Members and friends of the Seventh-day Adventist Church in Cyprus were reminded to bring their passports to worship on a recent Sabbath.
More than 200 Sabbath-keepers, many crossing the border in Nicosia, the last divided city in the world, united to worship their Creator God on the historic day. Cyprus has been divided since a Turkish occupation of the northern part of the island in 1974. The south is controlled by Greek Cypriots.
This then was a high Sabbath, with morning worship crossing the divide and seeing the largest gathering in the church’s century-long presence on the Mediterranean island.
Moses Elation, 91, grandson of the first Adventist believer on this biblical island, was moved to tears by the occasion, which he attended with his wife, son, and grandson. “I thoroughly enjoyed an extremely uplifting worship, a student choir of a professional quality, and the fellowship that followed,” he said.
The Adventist Church has two churches with 87 members on Cyprus, according to the latest statistics compiled by the world church’s Office of Archives, Statistics, and Research.
The Sabbath day was more than worship and fellowship. It also provided an opportunity for attendees to visit places associated with the biblical missionaries Paul and Barnabas, who are believed to have arrived on the island around 46 A.D. Acts 13:4-12 describes the visit, saying the two men “traveled through the whole island” and “proclaimed the word of God in the Jewish synagogues” (NIV).

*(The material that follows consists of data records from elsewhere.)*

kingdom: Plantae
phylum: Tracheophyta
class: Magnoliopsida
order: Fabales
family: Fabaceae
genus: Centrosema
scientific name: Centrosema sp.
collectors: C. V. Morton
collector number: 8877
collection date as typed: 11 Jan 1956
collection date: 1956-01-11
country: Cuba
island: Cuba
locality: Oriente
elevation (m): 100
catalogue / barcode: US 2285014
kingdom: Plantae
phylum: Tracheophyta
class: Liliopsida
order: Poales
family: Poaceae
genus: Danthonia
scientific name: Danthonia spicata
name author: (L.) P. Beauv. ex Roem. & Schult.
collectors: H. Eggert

It was on Cyprus that a Jewish false prophet named Bar-Jesus tried to dissuade the proconsul, Sergius Paulus, from embracing the faith taught by Paul. Paul chastised Bar-Jesus, saying, “Will you never stop perverting the right ways of the Lord?” and struck him with blindness. “When the proconsul saw what had happened, he believed,” verse 12 says.
The Adventist believers who took the Sabbath tour of the island committed their lives to the same calling of those first Christian missionaries.